Limitations & Future Work

  • Scale and Scope: As a workshop paper, it relies on three numerical datasets and MLP/GRU architectures; the strong dataset dependency suggests limited current universality.
  • Simplified Provenance Encoding: The use of a simple binary label may recover only a small fraction of the theoretical provenance gap. More expressive encodings (rollout depth, coordinate-level masks) remain unexplored.
  • Mechanism over Method: The paper deliberately clarifies mechanisms rather than proposing an "SOTA" algorithm; SSP is used only as a diagnostic probe.
  • Theory-Practice Gap: Theorem 2 is a Bayes-level statement; actual gains under restricted estimator classes depend on the efficiency of the encoding.
  • Vs.

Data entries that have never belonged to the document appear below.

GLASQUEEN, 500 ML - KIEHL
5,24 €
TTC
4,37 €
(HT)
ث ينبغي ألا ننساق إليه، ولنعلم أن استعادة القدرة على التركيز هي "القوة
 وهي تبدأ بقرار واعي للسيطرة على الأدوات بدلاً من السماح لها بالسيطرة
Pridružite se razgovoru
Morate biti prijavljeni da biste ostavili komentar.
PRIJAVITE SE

Taieb & Atiya (One-step optimal \(\neq\) Multi-step optimal): Both discuss suboptimality in recursive forecasting, but this paper focuses on the unidentifiability of recursive predictors with identical one-step targets due to representation gaps.

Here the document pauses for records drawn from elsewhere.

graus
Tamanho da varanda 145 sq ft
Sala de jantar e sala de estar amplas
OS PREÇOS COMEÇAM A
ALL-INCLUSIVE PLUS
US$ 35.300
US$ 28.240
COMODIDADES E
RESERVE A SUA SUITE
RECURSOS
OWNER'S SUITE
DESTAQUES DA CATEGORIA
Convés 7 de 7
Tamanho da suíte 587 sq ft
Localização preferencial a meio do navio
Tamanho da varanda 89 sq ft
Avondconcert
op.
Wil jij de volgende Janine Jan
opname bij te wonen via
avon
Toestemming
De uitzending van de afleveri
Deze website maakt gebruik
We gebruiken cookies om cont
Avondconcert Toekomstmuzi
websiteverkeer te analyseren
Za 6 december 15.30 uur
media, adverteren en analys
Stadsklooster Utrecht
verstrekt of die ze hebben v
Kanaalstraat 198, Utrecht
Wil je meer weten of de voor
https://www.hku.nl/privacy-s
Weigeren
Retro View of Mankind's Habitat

  • Vs. Scheduled Sampling / DAgger: These aggregate data but often ignore the distinction between observed and generated sources for the same numerical state, leading to potential target conflicts.
  • Vs. Predictive/Information State Perspectives: This work aligns with the view that effective state abstracts must preserve information for future prediction; recursive rollouts act as a testbed for partial observability.

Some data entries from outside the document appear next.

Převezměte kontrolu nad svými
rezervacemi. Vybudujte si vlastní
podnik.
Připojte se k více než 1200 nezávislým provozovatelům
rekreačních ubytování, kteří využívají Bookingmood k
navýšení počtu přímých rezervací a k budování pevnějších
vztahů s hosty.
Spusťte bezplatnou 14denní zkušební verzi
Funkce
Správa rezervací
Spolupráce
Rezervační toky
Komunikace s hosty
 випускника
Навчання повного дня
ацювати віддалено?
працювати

  • Vs. Green et al. 2025a (Epistemic Bias-Variance): While that work decomposes Jacobian error amplification, this paper focuses on the nature of the prediction problem created by the rollout itself.

Rating

  • Novelty: ⭐⭐⭐⭐⭐ (Re-framing exposure bias as epistemic underidentification is a significant theoretical shift.)
  • Experimental Thoroughness: ⭐⭐⭐ (Well-designed diagnostic tests, though small-scale and results are dataset-dependent.)
  • Writing Quality: ⭐⭐⭐⭐ (Logical progression from counterexamples to theorems and error decomposition is clear.)
  • Value: ⭐⭐⭐⭐ (Provides a new theoretical lens and diagnostic tools for recursive/autoregressive systems.)